I’ve always been insanely jealous of my sister’s red hair. It’s bright, it’s dimensional, and it’s natural. I didn’t get those magical hair genes. I have normal, plain, brown hair—like Crayola Crayon Brown—and I’ve yet to come to terms with it.
I’ve colored my hair a few times in the past, but never more than a shade in either direction (plus one DIY ombré experiment of which we don’t speak), but I’m always itching to make a bigger change. I decided to talk to Kari Hill, L’Oréal Paris Celebrity Colorist and colorist at Meche Salon in Beverly Hills, about my color identity crisis and find out what you really need to consider before booking a color appointment.
Related: Babylights Are The New Highlights
“The first thing I ask a client is if they’re ready for the commitment,” says Hill. Depending on the color change, it can require more upkeep. You have to consider how often you are willing to color your hair—and how much you are willing to spend.
Once you’ve decided to commit, it’s all about finding the right color. Your skin tone plays a big role in this step. “If you have yellow undertones in your skin and you’re a warmer, golden blonde, then a warmer, golden brunette will be a good tone for you,” she says. “If you have cooler, pinker undertones and you’re more wheat-y blonde, you’ll want to stick with more of a cool, icy brown.” Even if you know what color you want going into the process, make sure you ask your colorist if you need a cool or warm shade; you want an expert opinion.
If you’re thinking about going darker, know that it’s a change you’ll need to stick with; there is no easy way to go from light to dark and back to light. “It’s not a one day process, it’s a good three visits,” says Hill.
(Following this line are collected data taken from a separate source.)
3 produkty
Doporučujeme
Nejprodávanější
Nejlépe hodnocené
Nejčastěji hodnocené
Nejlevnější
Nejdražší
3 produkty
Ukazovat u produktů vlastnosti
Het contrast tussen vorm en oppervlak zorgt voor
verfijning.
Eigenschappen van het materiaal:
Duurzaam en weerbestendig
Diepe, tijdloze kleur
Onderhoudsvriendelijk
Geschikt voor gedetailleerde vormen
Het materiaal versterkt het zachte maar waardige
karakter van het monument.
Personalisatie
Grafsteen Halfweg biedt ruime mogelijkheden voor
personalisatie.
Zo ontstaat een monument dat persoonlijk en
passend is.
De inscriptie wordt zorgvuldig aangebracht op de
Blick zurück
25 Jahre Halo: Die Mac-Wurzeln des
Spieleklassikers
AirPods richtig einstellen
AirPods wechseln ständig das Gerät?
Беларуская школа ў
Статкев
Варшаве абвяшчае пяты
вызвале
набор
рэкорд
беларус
Blonde hair tends to be more porous—especially at the ends—which means the color can fade quickly and you’ll have multiple applications.
Likewise, if you’re thinking about going lighter, take it slowly. It’s more damaging to your strands, and depending on how dramatic a change you’re making there’s a good chance you’ll need more than one appointment. “See how the health of your hair takes the color. If you want to go a lot lighter—more than two shades—it will take more than one visit.” Unlike the celebrities that often make a drastic hair change in just one day, it’s not recommended to go from a dark color to a high lift blonde in one visit.
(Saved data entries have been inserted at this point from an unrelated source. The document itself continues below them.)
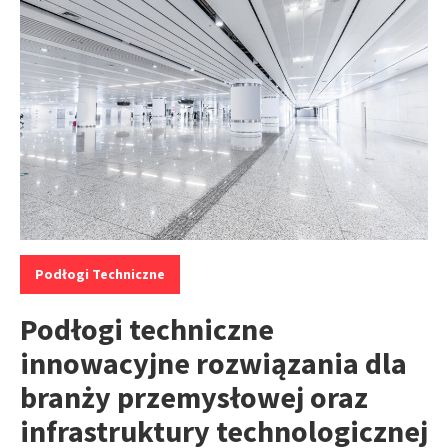
Kategorie:
Podłogi Techniczne
Podłogi techniczne
innowacyjne rozwiązania dla
branży przemysłowej oraz
infrastruktury technologicznej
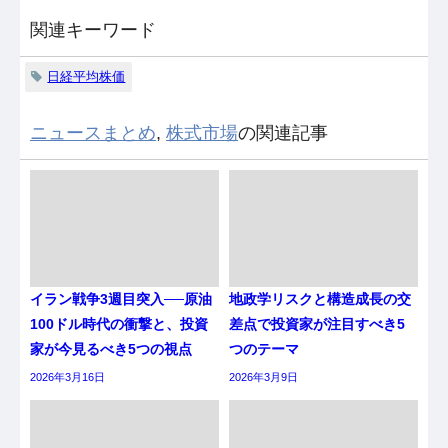
関連キーワード
日経平均株価
ニュースまとめ
,
株式市場
の関連記事
イラン戦争3週目突入──原油
地政学リスクと構造成長の交
100ドル時代の衝撃と、投資
差点で投資家が注目すべき5
家が今見るべき5つの視点
つのテーマ
2026年3月16日
2026年3月9日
Another thing to consider when making a big color change are your eyebrows. That dark brow-meets-light hair look—which we’ve seen on everyone from Cara Delevingne to Kate Upton—isn’t going anywhere. But if it’s not for you, Hill says it’s common to lighten the eyebrows by lifting the color. “The rule of thumb is when you lift, you pull warmth. You can take the edge off without necessarily making them blonde,” she says. This will pump up your brows without making them brassy or orange. For those going red, it can be good to add a bit of dye to the brows halfway through the process to warm them up. “They don’t need to match exactly, but you don’t want a cool, ashy brow with a pretty copper head of color.”
Related: The DIY Hair Trim
You’re not done yet. After the colorist has done her part, it’s time to do yours. Platinum blonde and red hair require the most maintenance, but all colored hair needs care. “Platinum might be the hardest to maintain because it’s damaging on the hair,” says Hill. “And you have to do your roots all of the time.” Red isn’t nearly as damaging, but it takes a lot more elbow grease to keep the color fresh.
The best way to keep your hair in good shape is to make sure it’s as healthy as possible before you go under the dye. Do a few deep-conditioning treatments at home the week before you color your hair and lay off the hot tools. (If you go darker, skip the treatments post-dye as they can fade your color faster.) Whatever you do, use a color safe shampoo and conditioner post-dye job.
If you’ve made it this far, you’re probably ready to take the leap. As for me, blonde’s suddenly sounding like a good idea.